Vintage car tours and rallies, like the Colorado Grand, offer an incomparable way to experience your classic machine. Some older sports cars still show impressive moves on mountain roads. But what if your car is built to coddle as you cruise slowly and enjoy the scenery, like a Rolls-Royce? Well, Rolls owners love driving their classics, too.
Members of the Rolls-Royce Owners Club (RROC) who participated in the 2016 Fall Tour along beautiful coastal and inland roads near San Luis Obispo, Calif., can vouch for the fun you can have in an old (or not so old) Rolls or Bentley. We’ll get to the cost of this six-day expedition in a moment; you’ll probably be surprised at the value.
The RROC Fall Tour this past October drew more than 50 members in 23 cars, the oldest being a 1933 Rolls-Royce Phantom II (complete with eight-year old twins as passengers) and the latest a 2013 Bentley. A week later, the even larger RROC Interregional four-day event took place on Avery Island in Louisiana, home of world-famous Tabasco Sauce, with 60 cars and plenty of gourmet-prepared food to enjoy.
The Tour offered Rolls and Bentley owners the opportunity to enjoy their vintage and modern luxury machines in a manner befitting the marques, taking in some of California’s most spectacular vistas under perfect fall skies. Certainly, a Bentley Continental GT could turn the Pacific Coast Highway into a blur. But that would not create memories of enjoying scenery with the camaraderie of fellow Rolls and Bentley aficionados.
“We are more of an educational, social, touring and car show club than a performance event club,” said Robert Austin, executive director of the RROC. Austin was formerly a public relations director for Volvo and, later, Rolls-Royce in the U.S.
The club, founded in 1951, has about 6,500 members worldwide, with some 6,000 of those in North America. Headquartered in Mechanicsburg, Pa., the RROC has a Rolls-Royce and Bentley museum on site, operated by the Rolls-Royce Foundation, the club’s sister organization.
The RROC Fall Tour attracted members from as far as Kemah, Texas, 1,800 miles away. The October 16 arrival dinner at Ventana Grill, perched above a coastal bluff in Pismo Beach, Calif., set the tour’s mood. Entrants stayed at the Cottage Inn by the Sea in Pismo Beach, which served as a convenient hub for each day’s 130 miles of driving, so there was no need to pack the car every morning.

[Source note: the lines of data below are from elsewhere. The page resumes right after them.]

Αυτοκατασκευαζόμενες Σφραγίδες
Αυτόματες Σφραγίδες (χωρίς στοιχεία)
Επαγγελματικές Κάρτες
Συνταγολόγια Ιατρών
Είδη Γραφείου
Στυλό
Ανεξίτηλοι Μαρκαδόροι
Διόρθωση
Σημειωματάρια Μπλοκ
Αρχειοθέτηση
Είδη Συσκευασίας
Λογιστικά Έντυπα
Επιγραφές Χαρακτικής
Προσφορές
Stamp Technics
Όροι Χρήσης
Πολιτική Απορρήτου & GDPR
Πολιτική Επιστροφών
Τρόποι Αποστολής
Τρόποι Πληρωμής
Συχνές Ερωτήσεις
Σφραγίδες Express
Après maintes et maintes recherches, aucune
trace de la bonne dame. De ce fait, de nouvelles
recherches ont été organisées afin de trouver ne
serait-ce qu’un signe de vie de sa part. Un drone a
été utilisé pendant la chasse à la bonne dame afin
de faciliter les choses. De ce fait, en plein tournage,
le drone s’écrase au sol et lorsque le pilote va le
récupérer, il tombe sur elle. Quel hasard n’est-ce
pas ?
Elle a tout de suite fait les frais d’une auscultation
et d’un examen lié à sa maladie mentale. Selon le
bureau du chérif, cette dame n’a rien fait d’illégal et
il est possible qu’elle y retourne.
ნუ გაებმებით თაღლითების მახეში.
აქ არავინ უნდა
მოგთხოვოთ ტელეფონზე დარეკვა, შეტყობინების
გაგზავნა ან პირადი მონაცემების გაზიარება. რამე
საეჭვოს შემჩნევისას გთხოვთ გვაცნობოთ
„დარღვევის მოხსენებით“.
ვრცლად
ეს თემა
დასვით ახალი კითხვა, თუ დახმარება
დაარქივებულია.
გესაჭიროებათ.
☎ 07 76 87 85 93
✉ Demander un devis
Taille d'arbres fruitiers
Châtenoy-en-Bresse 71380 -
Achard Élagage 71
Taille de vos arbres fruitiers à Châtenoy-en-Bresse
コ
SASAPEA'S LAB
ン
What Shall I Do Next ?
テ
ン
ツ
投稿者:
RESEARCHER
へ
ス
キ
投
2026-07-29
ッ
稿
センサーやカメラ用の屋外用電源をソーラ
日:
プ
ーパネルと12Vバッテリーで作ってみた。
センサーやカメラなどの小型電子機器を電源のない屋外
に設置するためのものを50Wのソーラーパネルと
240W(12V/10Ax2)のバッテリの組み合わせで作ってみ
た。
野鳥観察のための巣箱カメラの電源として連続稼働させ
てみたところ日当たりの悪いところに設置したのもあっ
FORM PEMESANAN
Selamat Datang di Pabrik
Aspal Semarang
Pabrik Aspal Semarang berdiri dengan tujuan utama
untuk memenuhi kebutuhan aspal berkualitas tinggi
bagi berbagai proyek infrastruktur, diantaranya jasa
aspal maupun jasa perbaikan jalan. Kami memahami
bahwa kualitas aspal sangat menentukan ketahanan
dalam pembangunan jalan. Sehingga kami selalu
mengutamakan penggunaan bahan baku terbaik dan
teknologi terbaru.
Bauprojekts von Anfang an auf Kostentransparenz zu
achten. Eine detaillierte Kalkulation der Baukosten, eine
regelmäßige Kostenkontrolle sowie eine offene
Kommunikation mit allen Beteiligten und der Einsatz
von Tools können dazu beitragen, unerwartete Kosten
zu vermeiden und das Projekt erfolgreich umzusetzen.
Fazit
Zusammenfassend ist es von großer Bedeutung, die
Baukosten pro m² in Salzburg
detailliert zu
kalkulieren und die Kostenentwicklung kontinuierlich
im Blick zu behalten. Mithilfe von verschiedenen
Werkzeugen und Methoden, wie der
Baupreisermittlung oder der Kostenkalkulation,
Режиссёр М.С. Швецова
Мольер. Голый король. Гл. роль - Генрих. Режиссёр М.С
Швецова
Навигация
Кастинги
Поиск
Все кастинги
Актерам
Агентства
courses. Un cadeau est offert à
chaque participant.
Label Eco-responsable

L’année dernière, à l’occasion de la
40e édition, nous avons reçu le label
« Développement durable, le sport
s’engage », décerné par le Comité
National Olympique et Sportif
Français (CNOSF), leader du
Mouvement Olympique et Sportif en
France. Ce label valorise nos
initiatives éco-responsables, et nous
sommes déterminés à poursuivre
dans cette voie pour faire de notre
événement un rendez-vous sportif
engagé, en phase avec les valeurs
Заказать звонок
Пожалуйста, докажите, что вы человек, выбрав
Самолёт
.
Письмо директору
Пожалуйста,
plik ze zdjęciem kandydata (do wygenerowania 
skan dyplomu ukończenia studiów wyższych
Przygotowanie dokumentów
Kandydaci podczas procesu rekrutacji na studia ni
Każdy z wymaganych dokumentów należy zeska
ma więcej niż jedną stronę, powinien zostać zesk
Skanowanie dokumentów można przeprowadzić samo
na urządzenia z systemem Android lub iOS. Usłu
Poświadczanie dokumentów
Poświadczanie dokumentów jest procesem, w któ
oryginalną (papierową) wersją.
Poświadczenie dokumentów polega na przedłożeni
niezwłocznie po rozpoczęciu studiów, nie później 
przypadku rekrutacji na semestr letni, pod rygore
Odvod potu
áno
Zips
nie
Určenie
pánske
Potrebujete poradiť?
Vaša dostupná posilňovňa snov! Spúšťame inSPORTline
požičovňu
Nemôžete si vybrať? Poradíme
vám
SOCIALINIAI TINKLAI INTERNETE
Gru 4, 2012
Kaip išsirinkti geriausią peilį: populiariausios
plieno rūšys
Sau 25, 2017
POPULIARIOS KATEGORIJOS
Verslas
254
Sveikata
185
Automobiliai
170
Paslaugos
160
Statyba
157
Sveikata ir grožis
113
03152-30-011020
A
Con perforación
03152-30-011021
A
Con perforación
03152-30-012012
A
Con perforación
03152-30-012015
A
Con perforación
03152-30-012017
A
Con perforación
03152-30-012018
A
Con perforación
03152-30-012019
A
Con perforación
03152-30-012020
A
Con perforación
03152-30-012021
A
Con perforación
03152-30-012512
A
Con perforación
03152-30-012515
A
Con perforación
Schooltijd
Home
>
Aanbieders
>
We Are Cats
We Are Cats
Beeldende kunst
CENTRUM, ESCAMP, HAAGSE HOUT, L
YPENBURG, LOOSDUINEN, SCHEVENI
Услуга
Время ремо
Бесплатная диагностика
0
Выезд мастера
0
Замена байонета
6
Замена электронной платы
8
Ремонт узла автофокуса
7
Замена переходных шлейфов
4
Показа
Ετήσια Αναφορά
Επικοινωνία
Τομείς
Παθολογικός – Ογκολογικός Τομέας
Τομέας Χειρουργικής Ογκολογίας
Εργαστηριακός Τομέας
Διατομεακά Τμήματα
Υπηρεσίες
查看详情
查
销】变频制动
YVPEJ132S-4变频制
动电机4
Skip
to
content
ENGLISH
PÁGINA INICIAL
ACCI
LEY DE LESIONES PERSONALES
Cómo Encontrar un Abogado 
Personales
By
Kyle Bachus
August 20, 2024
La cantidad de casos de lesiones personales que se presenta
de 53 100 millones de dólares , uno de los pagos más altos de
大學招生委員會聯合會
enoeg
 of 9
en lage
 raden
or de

Monday’s drive typified the kind of activities participants would enjoy all week. A northward jaunt up Highway 1 stopped in Cambria and then headed eastward to Mission San Miguel. Lunch at Hunter Ranch Golf Course, a stop at Sculpterra Winery & Sculpture Garden in Paso Robles and a visit to the James Dean Memorial in Cholame completed the activities.
“One of my main objectives was to stay off Highway 101 and use Highway 1 and as many of the wine trails as possible, said Brent Heath, who with his wife Helen served as co-chairs for the event. “We were out to see the sites and in no hurry to get there.”
Tuesday’s drive took the group to San Simeone and the Piedras Blancas Light Station and also to Hearst Castle. Wednesday’s cruise headed southward for a day of museums and wineries and gave participants a taste of Scandinavia with a stop in Solvang, a small enclave settled by Danes more than 100 years ago. Stops included the Parks-Janeway Carriage House Museum, Mendenhall's Museum of Gasoline Pumps & Petroliana, Solvang Vintage Motorcycle Museum, Elverhoj Museum of History and Art, the Hans Christian Andersen Museum and the Fess Parker Winery.
On Thursday, the group headed to Vandenberg Air Force Base for a private tour and lunch. The day continued with a visit to nearby Mission La Purisima Concepción and a drive to Lompoc to view the city’s famous murals. On Friday, it was north again to Paso Robles to the Estrella Warbirds Museum and Woodland Auto Display, along with the Pasolivo Olive Company in the heart of the area’s scenic wine country.
The final day had the RROC Rolls-Royce and Bentley Fall Tour join the early-morning Cars & Coffee in Pismo Beach’s Donut Shop on North Park Boulevard. And then for something completely different, the group headed to the Pismo Beach Monarch Butterfly Grove. From late October to February, thousands of the butterflies cluster in the limbs of eucalyptus trees at Pismo State Beach.
The cost for enjoying this scenic weeklong tour with fellow Rolls-Royce and Bentley owners and enthusiasts was quite reasonable. The six-day tour fee worked out to about $1,500 per person, including lodging at the Cottage Inn and most meals. You need to be a member of the RROC to participate in their tours, and only Rolls and Bentley vehicles are allowed. However, you do not need to own one; you can go as a guest and just enjoy being driven. RROC membership costs $80 per year, plus a one-time $30 new-member administration fee.